**Work to complete**
All entries are to be transcribed verbatim, but images are not carried over.
Exercise materials below:
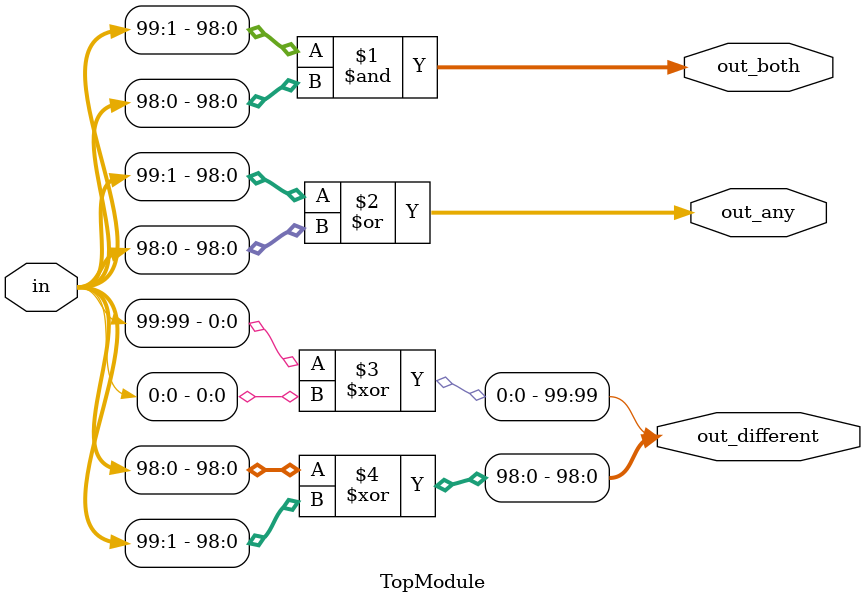
<source format=sv>

module TopModule (
  input [99:0] in,
  output [98:0] out_both,
  output [99:1] out_any,
  output [99:0] out_different
);
        assign out_both[98:0] = in[99:1] & in[98:0];
        assign out_any[99:1] = in[99:1] | in[0:98];
        assign out_different[99] = in[99] ^ in[0];
        assign out_different[98:0] = in[98:0] ^ in[99:1];

endmodule
/*Status: Error compiling testbench

Fail Messages:The testbench failed to compile. Please fix the module. The output of iverilog is as follows:
./execute_environment/design.sv:9: error: part select in[0:98] is out of order.
1 error(s) during elaboration.

*/
/*
inverse vector-bit selection
*/
</source>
End of Exercise materials.
**Exercise result**
<source format=sv>

module TopModule (
  input [99:0] in,
  output [98:0] out_both,
  output [99:1] out_any,
  output [99:0] out_different
);
        assign out_both[98:0] = in[99:1] & in[98:0];
        assign out_any[99:1] = in[99:1] | in[0:98];
        assign out_different[99] = in[99] ^ in[0];
        assign out_different[98:0] = in[98:0] ^ in[99:1];

endmodule
/*Status: Error compiling testbench

Fail Messages:The testbench failed to compile. Please fix the module. The output of iverilog is as follows:
./execute_environment/design.sv:9: error: part select in[0:98] is out of order.
1 error(s) during elaboration.

*/
/*
inverse vector-bit selection
*/
</source>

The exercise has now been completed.